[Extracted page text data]
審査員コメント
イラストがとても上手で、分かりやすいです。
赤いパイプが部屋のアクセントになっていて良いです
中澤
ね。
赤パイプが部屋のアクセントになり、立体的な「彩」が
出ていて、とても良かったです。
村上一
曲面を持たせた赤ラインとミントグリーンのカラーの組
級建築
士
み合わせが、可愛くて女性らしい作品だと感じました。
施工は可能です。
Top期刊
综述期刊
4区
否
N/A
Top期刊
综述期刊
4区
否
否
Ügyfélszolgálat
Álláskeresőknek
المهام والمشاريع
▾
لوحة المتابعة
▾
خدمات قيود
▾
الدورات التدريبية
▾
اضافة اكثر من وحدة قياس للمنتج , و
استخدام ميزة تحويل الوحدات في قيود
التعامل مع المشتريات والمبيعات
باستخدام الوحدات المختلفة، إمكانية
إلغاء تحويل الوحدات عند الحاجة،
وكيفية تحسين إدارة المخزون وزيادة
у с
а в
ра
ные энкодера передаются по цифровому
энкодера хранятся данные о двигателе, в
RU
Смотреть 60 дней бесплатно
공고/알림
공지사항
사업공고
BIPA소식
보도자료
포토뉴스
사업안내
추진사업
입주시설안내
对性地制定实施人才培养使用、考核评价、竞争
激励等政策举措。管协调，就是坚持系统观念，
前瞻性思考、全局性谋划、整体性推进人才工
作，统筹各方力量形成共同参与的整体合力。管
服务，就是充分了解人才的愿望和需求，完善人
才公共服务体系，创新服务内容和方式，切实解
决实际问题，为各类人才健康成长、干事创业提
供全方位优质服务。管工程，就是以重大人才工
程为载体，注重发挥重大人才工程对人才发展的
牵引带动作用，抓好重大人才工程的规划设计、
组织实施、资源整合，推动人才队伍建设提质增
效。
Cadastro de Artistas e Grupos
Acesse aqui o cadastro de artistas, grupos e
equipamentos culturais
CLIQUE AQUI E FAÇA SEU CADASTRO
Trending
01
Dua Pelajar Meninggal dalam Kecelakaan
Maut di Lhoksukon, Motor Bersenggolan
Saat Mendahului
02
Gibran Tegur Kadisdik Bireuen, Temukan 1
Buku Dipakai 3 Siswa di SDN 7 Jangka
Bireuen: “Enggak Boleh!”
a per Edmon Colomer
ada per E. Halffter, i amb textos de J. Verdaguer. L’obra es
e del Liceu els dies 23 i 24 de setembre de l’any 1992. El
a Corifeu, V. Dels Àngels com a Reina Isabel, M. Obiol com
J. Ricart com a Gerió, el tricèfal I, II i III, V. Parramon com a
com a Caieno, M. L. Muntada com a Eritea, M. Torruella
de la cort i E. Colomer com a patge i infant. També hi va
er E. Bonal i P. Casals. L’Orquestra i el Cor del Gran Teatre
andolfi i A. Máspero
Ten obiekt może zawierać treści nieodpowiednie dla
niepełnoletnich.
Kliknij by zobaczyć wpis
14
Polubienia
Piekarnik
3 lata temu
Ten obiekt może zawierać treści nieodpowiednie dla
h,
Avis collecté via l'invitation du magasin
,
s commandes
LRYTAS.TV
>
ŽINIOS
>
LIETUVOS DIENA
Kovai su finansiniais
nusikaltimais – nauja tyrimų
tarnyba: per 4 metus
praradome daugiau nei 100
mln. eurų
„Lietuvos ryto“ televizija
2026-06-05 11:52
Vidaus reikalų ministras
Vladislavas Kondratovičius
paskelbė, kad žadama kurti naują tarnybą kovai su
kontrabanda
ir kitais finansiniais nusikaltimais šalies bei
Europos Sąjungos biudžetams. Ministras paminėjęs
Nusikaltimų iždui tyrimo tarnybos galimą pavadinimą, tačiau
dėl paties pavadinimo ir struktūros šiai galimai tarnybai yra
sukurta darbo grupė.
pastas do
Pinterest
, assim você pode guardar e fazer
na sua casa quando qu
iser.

§ **PROMPT**
What you return should be the lines from the beginning of the records through the one that contains "Europos Sąjungos biudžetams.", repeated exactly and with no additions.

§ **RESPONSE**
審査員コメント
イラストがとても上手で、分かりやすいです。
赤いパイプが部屋のアクセントになっていて良いです
中澤
ね。
赤パイプが部屋のアクセントになり、立体的な「彩」が
出ていて、とても良かったです。
村上一
曲面を持たせた赤ラインとミントグリーンのカラーの組
級建築
士
み合わせが、可愛くて女性らしい作品だと感じました。
施工は可能です。
Top期刊
综述期刊
4区
否
N/A
Top期刊
综述期刊
4区
否
否
Ügyfélszolgálat
Álláskeresőknek
المهام والمشاريع
▾
لوحة المتابعة
▾
خدمات قيود
▾
الدورات التدريبية
▾
اضافة اكثر من وحدة قياس للمنتج , و
استخدام ميزة تحويل الوحدات في قيود
التعامل مع المشتريات والمبيعات
باستخدام الوحدات المختلفة، إمكانية
إلغاء تحويل الوحدات عند الحاجة،
وكيفية تحسين إدارة المخزون وزيادة
у с
а в
ра
ные энкодера передаются по цифровому
энкодера хранятся данные о двигателе, в
RU
Смотреть 60 дней бесплатно
공고/알림
공지사항
사업공고
BIPA소식
보도자료
포토뉴스
사업안내
추진사업
입주시설안내
对性地制定实施人才培养使用、考核评价、竞争
激励等政策举措。管协调，就是坚持系统观念，
前瞻性思考、全局性谋划、整体性推进人才工
作，统筹各方力量形成共同参与的整体合力。管
服务，就是充分了解人才的愿望和需求，完善人
才公共服务体系，创新服务内容和方式，切实解
决实际问题，为各类人才健康成长、干事创业提
供全方位优质服务。管工程，就是以重大人才工
程为载体，注重发挥重大人才工程对人才发展的
牵引带动作用，抓好重大人才工程的规划设计、
组织实施、资源整合，推动人才队伍建设提质增
效。
Cadastro de Artistas e Grupos
Acesse aqui o cadastro de artistas, grupos e
equipamentos culturais
CLIQUE AQUI E FAÇA SEU CADASTRO
Trending
01
Dua Pelajar Meninggal dalam Kecelakaan
Maut di Lhoksukon, Motor Bersenggolan
Saat Mendahului
02
Gibran Tegur Kadisdik Bireuen, Temukan 1
Buku Dipakai 3 Siswa di SDN 7 Jangka
Bireuen: “Enggak Boleh!”
a per Edmon Colomer
ada per E. Halffter, i amb textos de J. Verdaguer. L’obra es
e del Liceu els dies 23 i 24 de setembre de l’any 1992. El
a Corifeu, V. Dels Àngels com a Reina Isabel, M. Obiol com
J. Ricart com a Gerió, el tricèfal I, II i III, V. Parramon com a
com a Caieno, M. L. Muntada com a Eritea, M. Torruella
de la cort i E. Colomer com a patge i infant. També hi va
er E. Bonal i P. Casals. L’Orquestra i el Cor del Gran Teatre
andolfi i A. Máspero
Ten obiekt może zawierać treści nieodpowiednie dla
niepełnoletnich.
Kliknij by zobaczyć wpis
14
Polubienia
Piekarnik
3 lata temu
Ten obiekt może zawierać treści nieodpowiednie dla
h,
Avis collecté via l'invitation du magasin
,
s commandes
LRYTAS.TV
>
ŽINIOS
>
LIETUVOS DIENA
Kovai su finansiniais
nusikaltimais – nauja tyrimų
tarnyba: per 4 metus
praradome daugiau nei 100
mln. eurų
„Lietuvos ryto“ televizija
2026-06-05 11:52
Vidaus reikalų ministras
Vladislavas Kondratovičius
paskelbė, kad žadama kurti naują tarnybą kovai su
kontrabanda
ir kitais finansiniais nusikaltimais šalies bei
Europos Sąjungos biudžetams. Ministras paminėjęs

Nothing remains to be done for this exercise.